Optical and exposure parameters:
BEGIN

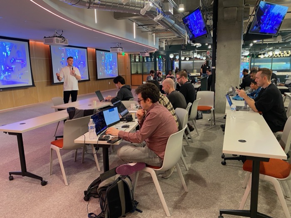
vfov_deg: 53.1
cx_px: 146
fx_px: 219
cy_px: 109
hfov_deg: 67.3
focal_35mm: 26
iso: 125
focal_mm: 4.25
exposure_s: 1/41
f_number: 1.8
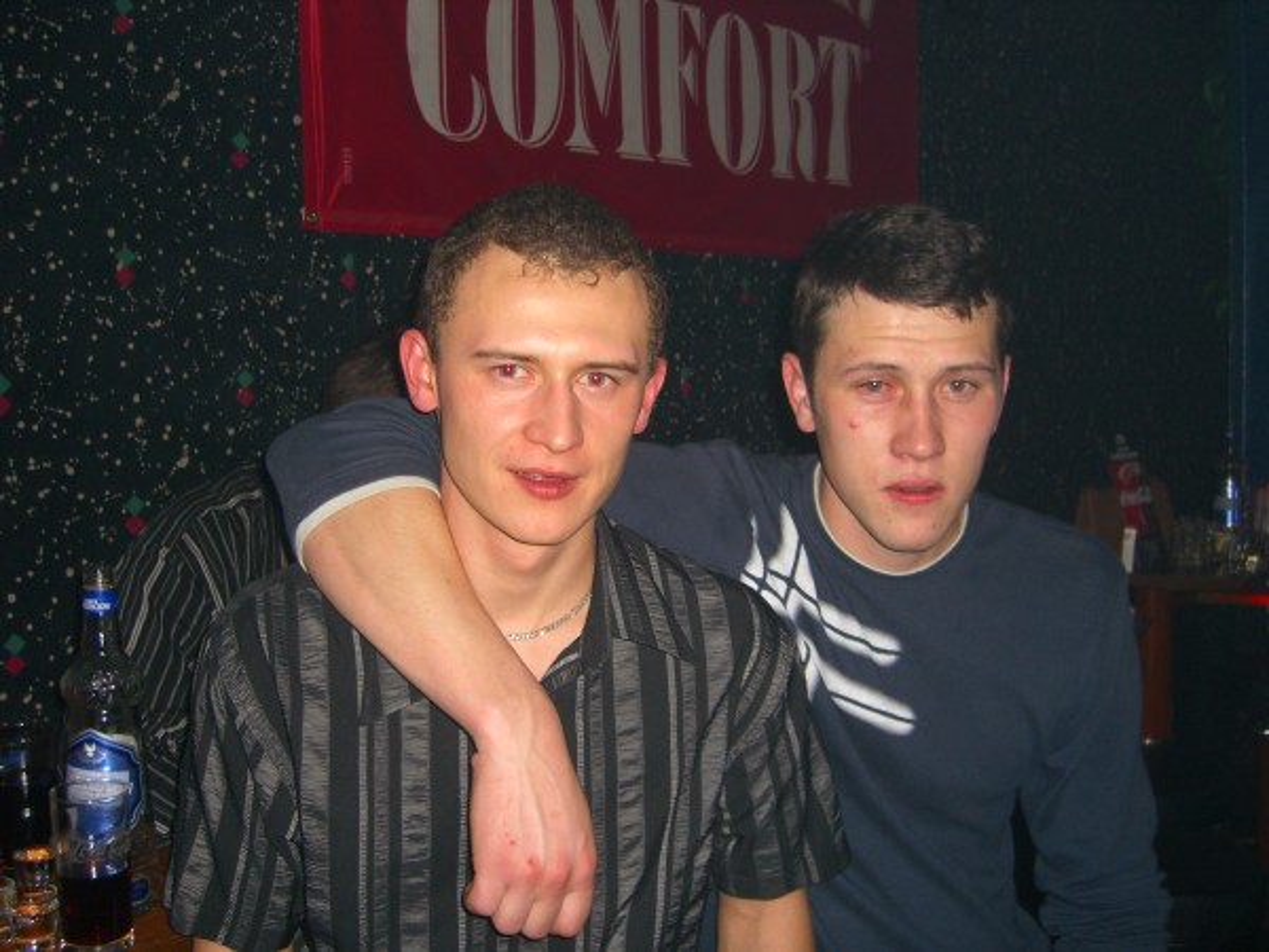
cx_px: 634
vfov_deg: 37.7
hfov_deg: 49.0
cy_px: 476
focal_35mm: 38
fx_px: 1393
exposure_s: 1/60
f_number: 2.8
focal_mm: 7.9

END

Task statement
Your output must contain exactly the lines from the one containing "hfov_deg: 49.0" to the final line of the data above, and no other text.

Finished task
hfov_deg: 49.0
cy_px: 476
focal_35mm: 38
fx_px: 1393
exposure_s: 1/60
f_number: 2.8
focal_mm: 7.9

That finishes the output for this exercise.